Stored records

>> Begin

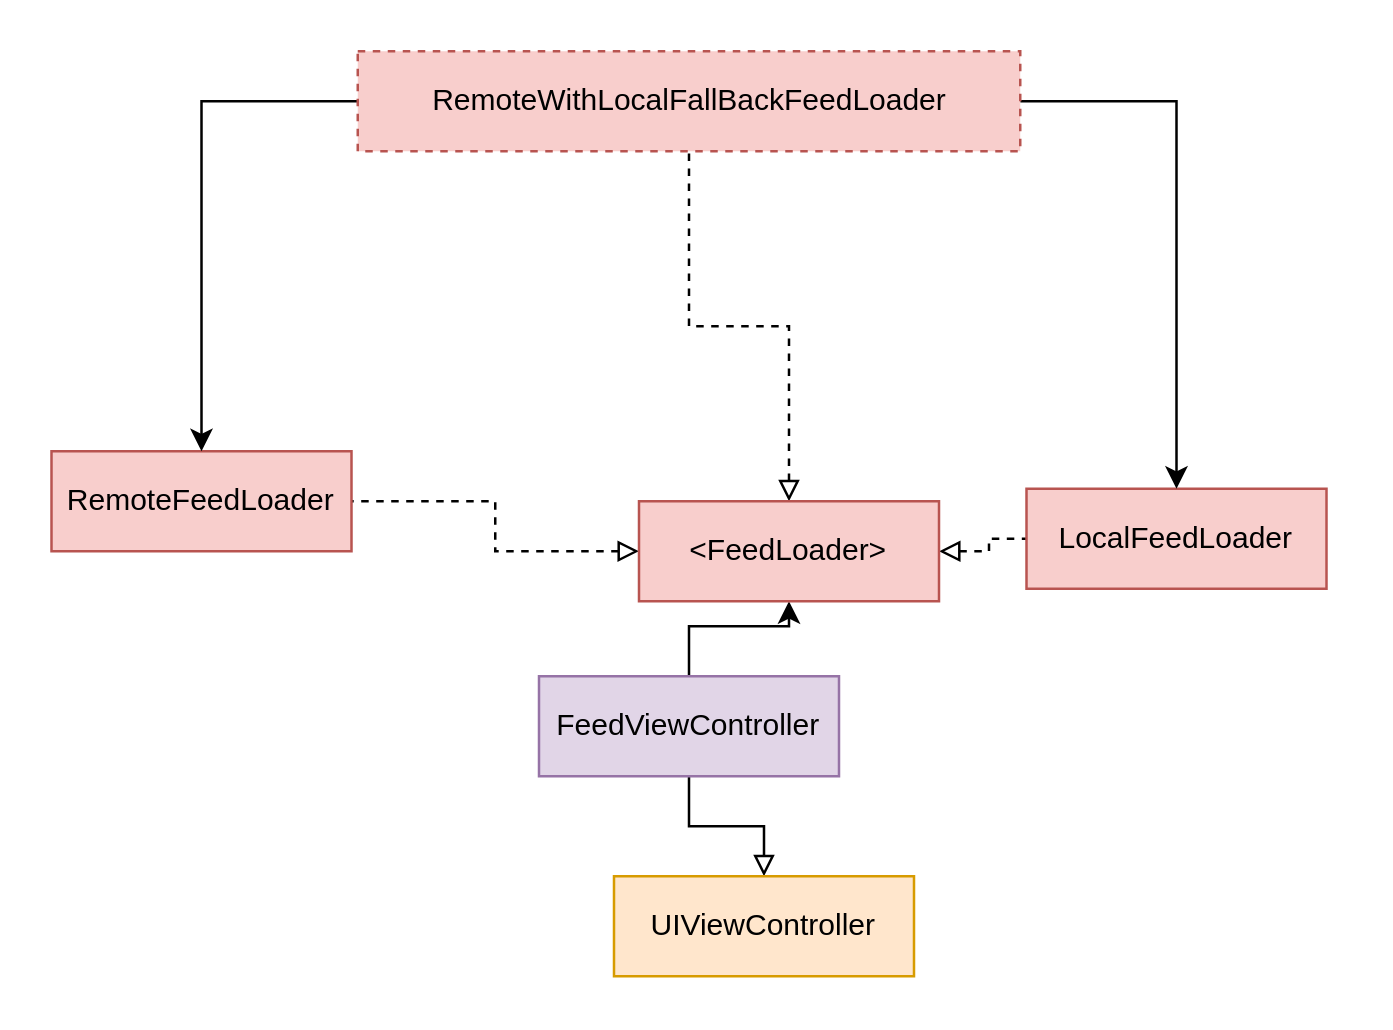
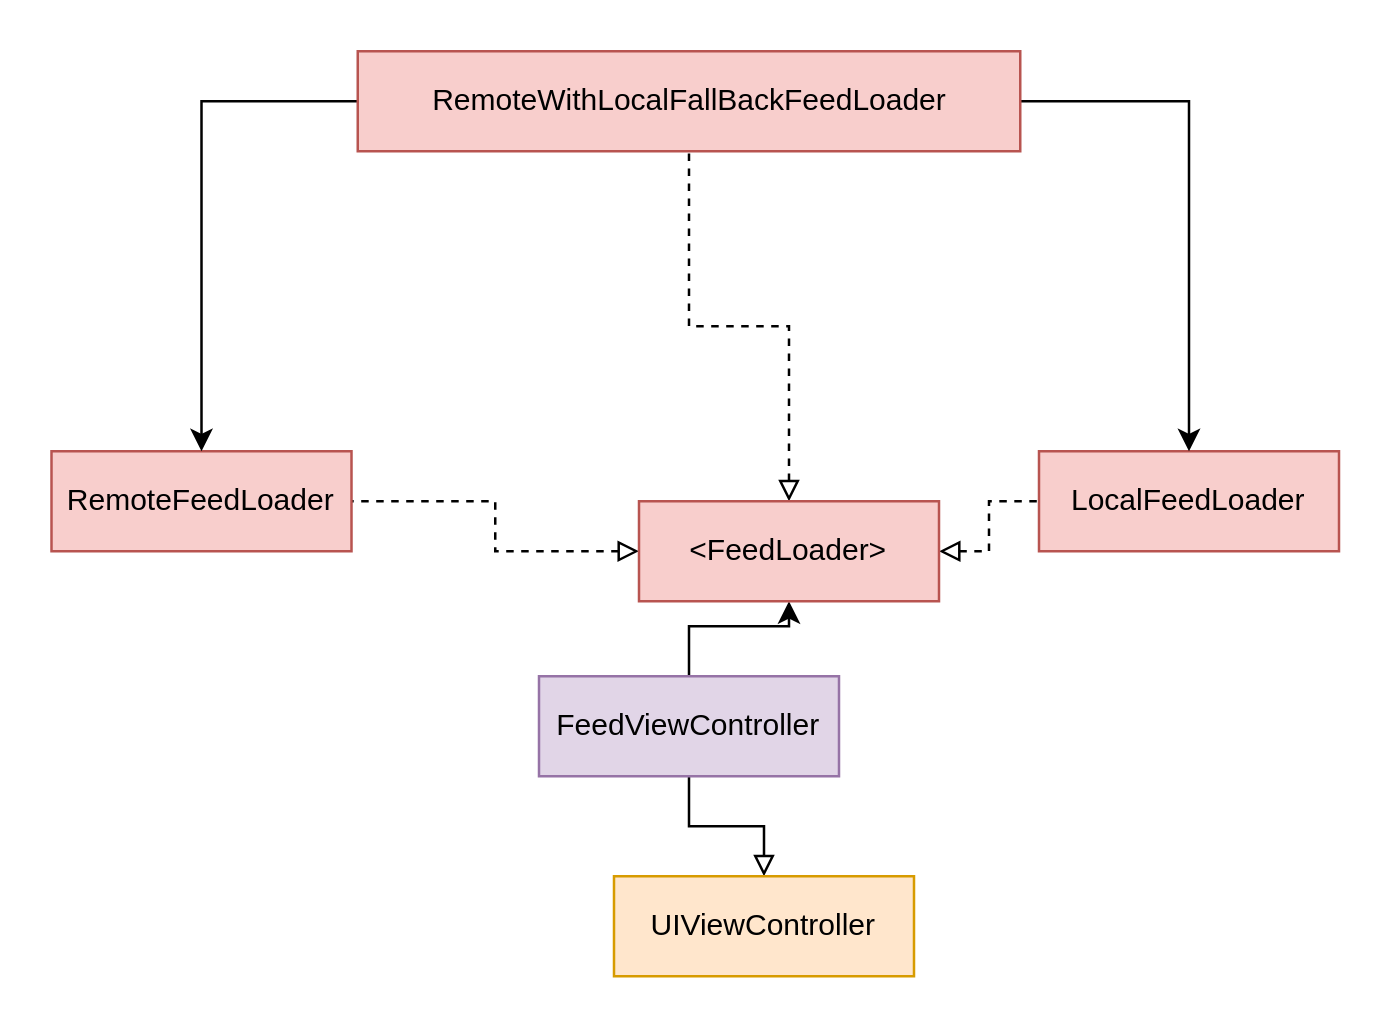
  <mxCell id="0" />
  <mxCell id="1" parent="0" />
  <mxCell id="2" value="" style="edgeStyle=orthogonalEdgeStyle;rounded=0;orthogonalLoop=1;jettySize=auto;html=1;verticalAlign=middle;startArrow=block;startFill=0;endArrow=none;endFill=0;" edge="1" parent="1" source="3" target="5"><mxGeometry relative="1" as="geometry" /></mxCell>
  <mxCell id="3" value="UIViewController" style="rounded=0;whiteSpace=wrap;html=1;fillColor=#ffe6cc;strokeColor=#d79b00;" vertex="1" parent="1"><mxGeometry x="245" y="350" width="120" height="40" as="geometry" /></mxCell>
  <mxCell id="4" value="" style="edgeStyle=orthogonalEdgeStyle;rounded=0;orthogonalLoop=1;jettySize=auto;html=1;" edge="1" parent="1" source="5" target="9"><mxGeometry relative="1" as="geometry" /></mxCell>
  <mxCell id="5" value="FeedViewController" style="whiteSpace=wrap;html=1;rounded=0;fillColor=#e1d5e7;strokeColor=#9673a6;" vertex="1" parent="1"><mxGeometry x="215" y="270" width="120" height="40" as="geometry" /></mxCell>
  <mxCell id="6" value="" style="edgeStyle=orthogonalEdgeStyle;rounded=0;orthogonalLoop=1;jettySize=auto;html=1;startArrow=block;startFill=0;endArrow=none;endFill=0;dashed=1;" edge="1" parent="1" source="9" target="10"><mxGeometry relative="1" as="geometry" /></mxCell>
  <mxCell id="7" value="" style="edgeStyle=orthogonalEdgeStyle;rounded=0;orthogonalLoop=1;jettySize=auto;html=1;startArrow=block;startFill=0;dashed=1;endArrow=none;endFill=0;" edge="1" parent="1" source="9" target="11"><mxGeometry relative="1" as="geometry" /></mxCell>
  <mxCell id="8" value="" style="edgeStyle=orthogonalEdgeStyle;rounded=0;orthogonalLoop=1;jettySize=auto;html=1;startArrow=block;startFill=0;endArrow=none;endFill=0;dashed=1;" edge="1" parent="1" source="9" target="14"><mxGeometry relative="1" as="geometry" /></mxCell>
  <mxCell id="9" value="&amp;lt;FeedLoader&amp;gt;" style="whiteSpace=wrap;html=1;fillColor=#f8cecc;strokeColor=#b85450;rounded=0;" vertex="1" parent="1"><mxGeometry x="255" y="200" width="120" height="40" as="geometry" /></mxCell>
  <mxCell id="10" value="RemoteFeedLoader" style="rounded=0;whiteSpace=wrap;html=1;fillColor=#f8cecc;strokeColor=#b85450;" vertex="1" parent="1"><mxGeometry x="20" y="180" width="120" height="40" as="geometry" /></mxCell>
- <mxCell id="11" value="LocalFeedLoader" style="whiteSpace=wrap;html=1;fillColor=#f8cecc;strokeColor=#b85450;rounded=0;" vertex="1" parent="1"><mxGeometry x="410" y="195" width="120" height="40" as="geometry" /></mxCell>
+ <mxCell id="11" value="LocalFeedLoader" style="whiteSpace=wrap;html=1;fillColor=#f8cecc;strokeColor=#b85450;rounded=0;" vertex="1" parent="1"><mxGeometry x="415" y="180" width="120" height="40" as="geometry" /></mxCell>
  <mxCell id="12" style="edgeStyle=orthogonalEdgeStyle;rounded=0;orthogonalLoop=1;jettySize=auto;html=1;exitX=0;exitY=0.5;exitDx=0;exitDy=0;entryX=0.5;entryY=0;entryDx=0;entryDy=0;" edge="1" parent="1" source="14" target="10"><mxGeometry relative="1" as="geometry" /></mxCell>
  <mxCell id="13" style="edgeStyle=orthogonalEdgeStyle;rounded=0;orthogonalLoop=1;jettySize=auto;html=1;exitX=1;exitY=0.5;exitDx=0;exitDy=0;entryX=0.5;entryY=0;entryDx=0;entryDy=0;" edge="1" parent="1" source="14" target="11"><mxGeometry relative="1" as="geometry" /></mxCell>
- <mxCell id="14" value="RemoteWithLocalFallBackFeedLoader" style="whiteSpace=wrap;html=1;fillColor=#f8cecc;strokeColor=#b85450;rounded=0;dashed=1;" vertex="1" parent="1"><mxGeometry x="142.5" y="20" width="265" height="40" as="geometry" /></mxCell>
+ <mxCell id="14" value="RemoteWithLocalFallBackFeedLoader" style="whiteSpace=wrap;html=1;fillColor=#f8cecc;strokeColor=#b85450;rounded=0;" vertex="1" parent="1"><mxGeometry x="142.5" y="20" width="265" height="40" as="geometry" /></mxCell>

>> End

### REQUIREMENT
How many lines in the records above contain the string "RemoteWithLocalFallBackFeedLoader", with case taken into account? Reply with only the number.

### SOLUTION TO THIS EXERCISE
2